As I’m retired, I haven’t had the worry about going to work or supervising the online learning of school age children. In fact, life under lockdown has been relatively easy, because as an introvert I’ve never been a social butterfly. My hobbies are home based and require no interaction with people. Nope. There was nothing for me to learn.
So, why this post?
Because nine months down the line, I have undergone a major transformation at a visceral level. I take nothing for granted and I’ve slowed down. There is no longer any hurry or desire to achieve anything. All the things that have gone unnoticed in my world are in my field of awareness. Birds, wildlife, flowers, weeds, the abundance of berries, the cold, the dark, the rain, the wintry sunshine feed my soul and bring me a joy I’ve never experienced.
Now, I hurry out in the mornings to fill up the bird feeder and check the progress of the miniature chrysanthemums that are thriving in my garden because of more care and attention from me.
Instead of daily tasks being tinged with resentment, everything I do now, from cooking a meal to clearing up the leaves is infused with pleasure and contentment because I remind myself that I am alive and safe.
I take more time to listen to my family and friends instead of jumping in with my problems. Volunteering for Age UK as a befriender has given me the patience to focus on the other person develop real understanding for how they are feeling. It’s easy to claim to be empathetic until it is put to the test and many don’t have the patience or ability to feel another’s daily struggles.

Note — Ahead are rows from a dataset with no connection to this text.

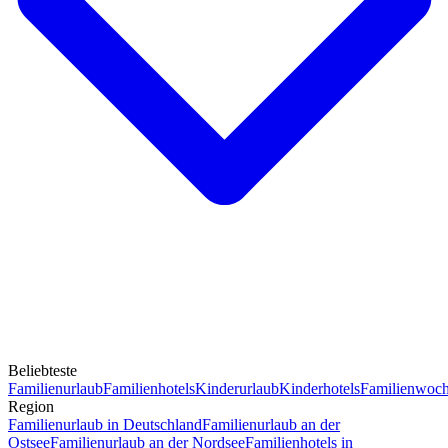
Beliebteste
Familienurlaub
Familienhotels
Kinderurlaub
Kinderhotels
Familienwoc
Region
Familienurlaub in Deutschland
Familienurlaub an der
Ostsee
Familienurlaub an der Nordsee
Familienhotels in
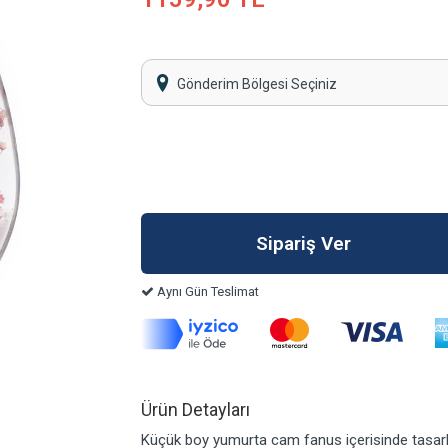
Gönderim Bölgesi Seçiniz
Aynı Gün Teslimat
Ürün Detayları
Küçük boy yumurta cam fanus içerisinde tasarla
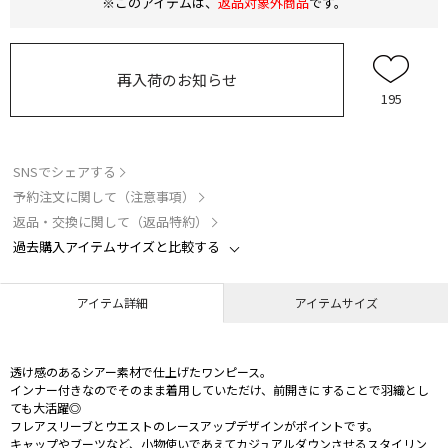
※このアイテムは、
返品対象外商品
です。
再入荷のお知らせ
195
SNSでシェアする
予約注文に関して（注意事項）
返品・交換に関して（返品特約）
過去購入アイテムサイズと比較する
アイテム詳細
アイテムサイズ
透け感のあるシアー素材で仕上げたワンピース。
インナー付きなのでそのまま着用していただけ、前開きにすることで羽織とし
ても大活躍◎
フレアスリーブとウエストのレースアップデザインがポイントです。
キャップやブーツなど、小物使いであえてカジュアルダウンさせるスタイリン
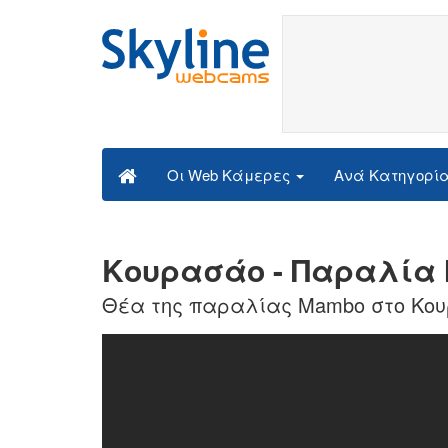
Ανά Κατηγορί
Οι Web Κάμερες
Κουρασάο - Παραλία 
Θέα της παραλίας Mambo στο Κο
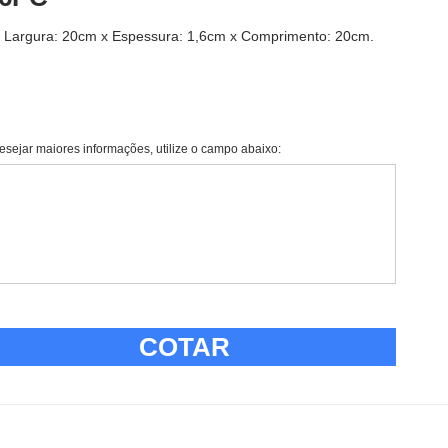
: Largura: 20cm x Espessura: 1,6cm x Comprimento: 20cm.
esejar maiores informações, utilize o campo abaixo:
COTAR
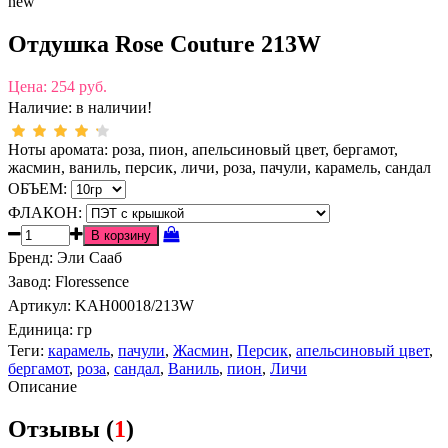
new
Отдушка Rose Couture 213W
Цена:
254 руб.
Наличие:
в наличии!
Ноты аромата: роза, пион, апельсиновый цвет, бергамот,
жасмин, ваниль, персик, личи, роза, пачули, карамель, сандал
ОБЪЕМ:
ФЛАКОН:
Бренд
:
Эли Сааб
Завод
:
Floressence
Артикул
:
KAH00018/213W
Единица:
гр
Теги:
карамель
,
пачули
,
Жасмин
,
Персик
,
апельсиновый цвет
,
бергамот
,
роза
,
сандал
,
Ваниль
,
пион
,
Личи
Описание
Отзывы (
1
)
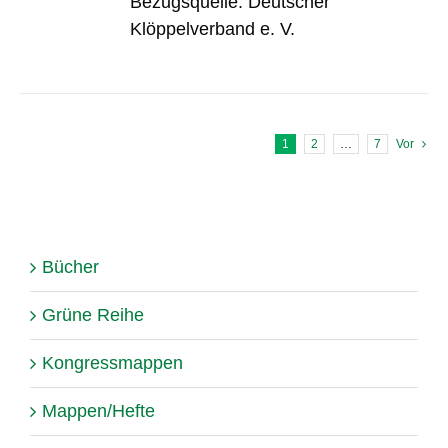
Bezugsquelle: Deutscher
Klöppelverband e. V.
1
2
…
7
Vor
Bücher
Grüne Reihe
Kongressmappen
Mappen/Hefte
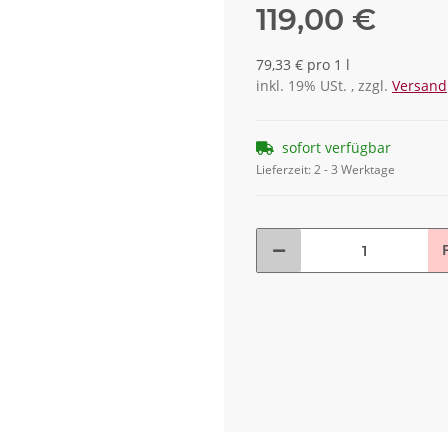
119,00 €
79,33 € pro 1 l
inkl. 19% USt. , zzgl.
Versand
sofort verfügbar
Lieferzeit:
2 - 3 Werktage
F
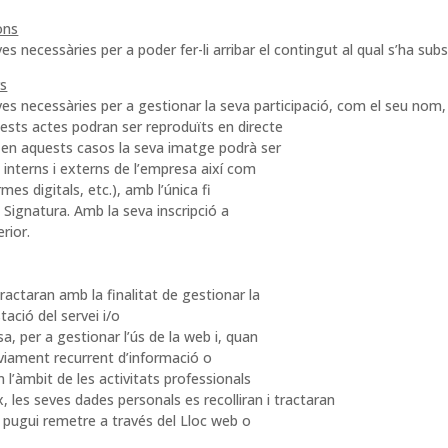
ons
es necessàries per a poder fer-li arribar el contingut al qual s’ha subsc
rs
ives necessàries per a gestionar la seva participació, com el seu nom
ests actes podran ser reproduïts en directe
, en aquests casos la seva imatge podrà ser
 interns i externs de l’empresa així com
mes digitals, etc.), amb l’única fi
 Signatura. Amb la seva inscripció a
rior.
tractaran amb la finalitat de gestionar la
ació del servei i/o
, per a gestionar l’ús de la web i, quan
enviament recurrent d’informació o
l’àmbit de les activitats professionals
les seves dades personals es recolliran i tractaran
 pugui remetre a través del Lloc web o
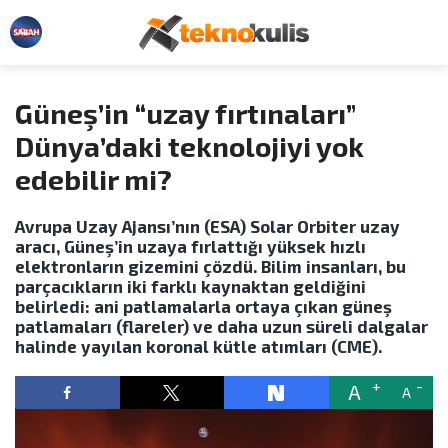
Güneş’in “uzay fırtınaları”
Dünya’daki teknolojiyi yok
edebilir mi?
Avrupa Uzay Ajansı’nın (ESA) Solar Orbiter uzay
aracı, Güneş’in uzaya fırlattığı yüksek hızlı
elektronların gizemini çözdü. Bilim insanları, bu
parçacıkların iki farklı kaynaktan geldiğini
belirledi: ani patlamalarla ortaya çıkan güneş
patlamaları (flareler) ve daha uzun süreli dalgalar
halinde yayılan koronal kütle atımları (CME).
A
A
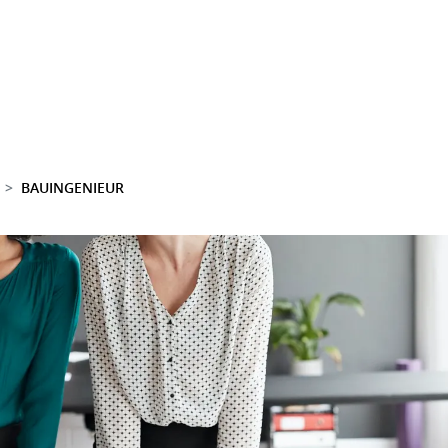
BAUINGENIEUR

My writing ambitions have changed. I no longer push myself to write 2000 words a day of my latest novel, many of which end up being rewritten, but am happy if I achieve a quarter of that. More thought, more gazing out of the window and definitely more tea is now part of that creative process. I ask myself what I’m rushing towards and the answer is stark. Death.
The biggest change I’ve noticed is letting go of outcomes. It no longer matters if my books don’t attract many readers. I write for those who do enjoy my Peak District Cosy Mysteries and the indomitable Edna Reid, and appreciate everyone who generously gives their time to leave a review.

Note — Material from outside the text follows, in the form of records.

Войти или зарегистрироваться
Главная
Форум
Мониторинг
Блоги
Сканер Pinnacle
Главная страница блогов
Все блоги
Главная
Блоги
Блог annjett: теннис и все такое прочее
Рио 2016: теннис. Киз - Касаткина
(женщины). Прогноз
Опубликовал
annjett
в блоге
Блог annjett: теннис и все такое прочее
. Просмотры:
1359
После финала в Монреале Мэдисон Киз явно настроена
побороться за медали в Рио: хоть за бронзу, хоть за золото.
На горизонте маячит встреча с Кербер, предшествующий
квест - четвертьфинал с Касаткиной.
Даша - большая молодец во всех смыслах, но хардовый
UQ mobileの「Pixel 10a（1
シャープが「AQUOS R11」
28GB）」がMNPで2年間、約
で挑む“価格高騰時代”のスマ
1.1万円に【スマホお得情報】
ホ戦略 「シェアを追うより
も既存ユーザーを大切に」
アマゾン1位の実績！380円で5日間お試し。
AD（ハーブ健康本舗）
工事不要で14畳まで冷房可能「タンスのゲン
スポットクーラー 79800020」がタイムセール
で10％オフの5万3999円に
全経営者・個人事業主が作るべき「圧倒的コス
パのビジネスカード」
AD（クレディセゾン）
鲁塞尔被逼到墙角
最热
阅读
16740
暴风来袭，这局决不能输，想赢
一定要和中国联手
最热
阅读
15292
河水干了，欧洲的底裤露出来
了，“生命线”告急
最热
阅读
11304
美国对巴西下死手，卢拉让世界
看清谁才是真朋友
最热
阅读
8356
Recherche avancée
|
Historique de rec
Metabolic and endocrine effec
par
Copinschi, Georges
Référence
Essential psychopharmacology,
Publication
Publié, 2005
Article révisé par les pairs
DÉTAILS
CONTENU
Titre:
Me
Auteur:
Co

Detaching from the world is a slow process that happens in our sixties and continues to death. That doesn’t mean opting out of society and becoming a hermit. It’s more about choosing what matters to us, whether that’s going for a walk, chatting to a neighbour, checking on a depressed friend or simply being.
Certainly, being and not doing is becoming more important as I get older. We don’t need to be active for the sake of it because my experience has taught me that once one aspiration has been fulfilled it will be replaced by another. There comes a day when you will be able to set aside goals and dreams for a more peaceful way of life.
On a final note, I’ve said goodbye to so many of those emotions which have damaged and drained me of joy throughout the years: guilt and anger being my main one. I turn negativity on its head and replace it with positive thought, and aim to do one small thing each day that might ease the life of another, even if it’s just a ten minute phone call or a quick message to say, I’m thinking of you.
I can’t change the past but in the years I have left, I’ve made a pact with myself to learn from my mistakes and do things differently: with more care, more consideration for others and more love.